• [Work task]:
Pull out every line below holding the word "linejoin".

• [Data for this task]:
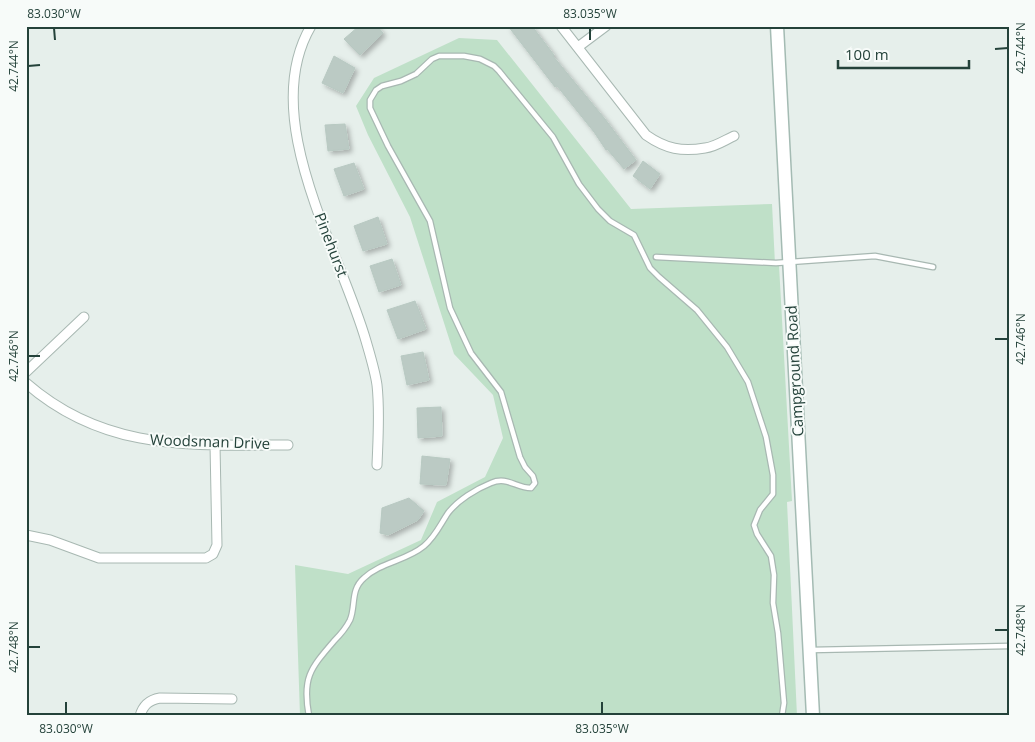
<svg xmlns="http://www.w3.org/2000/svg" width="1035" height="742" font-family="'Open Sans',sans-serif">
<defs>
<filter id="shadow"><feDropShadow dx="3" dy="3" stdDeviation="2.5" flood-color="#0004"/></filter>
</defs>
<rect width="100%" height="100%" fill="#e6efeb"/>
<path fill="#bfe0c8" d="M459,38L497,40L631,209L772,204L775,264L779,265L792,501L787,502L797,716H300L295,565L348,574L421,540L437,502L485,477L503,438L493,395L454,354L410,217L368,135L356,106L374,78Z"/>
<path fill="#bbcac4" stroke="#b8c9c2" filter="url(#shadow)" d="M359,26H377L383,33L360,55L344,39Z
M508,26H532L554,55L553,56L605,119L636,160L624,169L607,149L606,150L594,132L557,86L555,87Z
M334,56L355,68L343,93L322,83Z
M345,124L349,149L328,151L325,125Z
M643,161L660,174L650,189L633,176Z
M354,163L364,189L344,196L334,169Z
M378,217L387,244L363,251L354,226Z
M392,259L401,285L379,292L370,266Z
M415,301L426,329L398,339L387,310Z
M423,352L429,380L407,385L401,356Z
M441,407L442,436L418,438L417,408Z
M422,456L450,459L446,485L420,484Z
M409,498L424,511L418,520L388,535L380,533L382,508Z"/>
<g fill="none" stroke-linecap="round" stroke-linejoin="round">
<defs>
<path id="lane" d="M656,257L776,263L875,256L933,267
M811,650L1009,646
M309,716C302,678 310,669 334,641C340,635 346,628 350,620C356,606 350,590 364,578C381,562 406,561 424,546C435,537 440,525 448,513C458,500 476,489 491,483C507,476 516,488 531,488L535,483L533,476L525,467L520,457L501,392L471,353L450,308L430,221L388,146L370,108V100L376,90L382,86L401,81L416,74L432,59L439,56H464L480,59L494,66L499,71L553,137L579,184L598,209L610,221L634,235L650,268L659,277L697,310L727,347L748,382L766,437L773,475V494L760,510L754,525L757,534L771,556L774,575L773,603L778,633L784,703L782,716"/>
<path id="street" d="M311,26C257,118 340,250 366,341C370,355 375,371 377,385C380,412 378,438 377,465
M561,26L646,135C666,149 682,152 705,148C715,147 725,140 734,136
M578,47L606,26
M26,372L84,317
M26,383C105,452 191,445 288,445
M26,535L50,540L99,558H206L213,554L217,545L215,445
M140,716C143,705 149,700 160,698L232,699"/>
<path id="secondary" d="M777,26L813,716"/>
</defs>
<use href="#lane" stroke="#a8b8b2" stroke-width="7"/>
<use href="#street" stroke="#a8b8b2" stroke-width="11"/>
<use href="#secondary" stroke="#a4bbb3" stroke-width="15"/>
<use href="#lane" stroke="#fff" stroke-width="4.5"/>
<use href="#street" stroke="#fff" stroke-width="9"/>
<use href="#secondary" stroke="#fff" stroke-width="12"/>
</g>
<path fill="none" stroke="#24423a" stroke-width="2" d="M54,28L55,40M590,28V40M995,49L1008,48M28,66L40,65M995,339H1008M28,356H40M995,630H1008M28,647H40M66,702V714M602,702V714"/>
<g text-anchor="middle" stroke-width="4" stroke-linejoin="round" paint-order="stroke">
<g font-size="15" fill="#24423a" stroke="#f7fbf9">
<text transform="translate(331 245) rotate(69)" y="5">Pinehurst</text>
<text transform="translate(795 371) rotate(-93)" y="5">Campground Road</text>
<text transform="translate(210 442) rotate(2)" y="5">Woodsman Drive</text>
</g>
</g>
<rect width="1035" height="742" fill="none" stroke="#f7fbf9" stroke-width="55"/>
<path d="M838 60v8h131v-8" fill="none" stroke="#24423a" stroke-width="2.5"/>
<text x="845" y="60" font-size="15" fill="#24423a" stroke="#f7fbf9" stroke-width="4" paint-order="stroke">100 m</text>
<rect x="28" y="28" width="980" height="686" fill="none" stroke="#24423a" stroke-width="2"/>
<g font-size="12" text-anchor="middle" fill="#24423a">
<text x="54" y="18">83.030°W</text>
<text x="590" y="18">83.035°W</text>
<text transform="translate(1021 48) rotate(-90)" y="4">42.744°N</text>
<text transform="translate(14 66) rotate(-90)" y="4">42.744°N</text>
<text transform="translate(1021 339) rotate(-90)" y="4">42.746°N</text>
<text transform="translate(14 356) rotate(-90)" y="4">42.746°N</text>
<text transform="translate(1021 630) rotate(-90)" y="4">42.748°N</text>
<text transform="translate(14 647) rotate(-90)" y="4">42.748°N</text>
<text x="66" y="733">83.030°W</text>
<text x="602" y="733">83.035°W</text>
</g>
</svg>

• [Response]:
<g fill="none" stroke-linecap="round" stroke-linejoin="round">
<g text-anchor="middle" stroke-width="4" stroke-linejoin="round" paint-order="stroke">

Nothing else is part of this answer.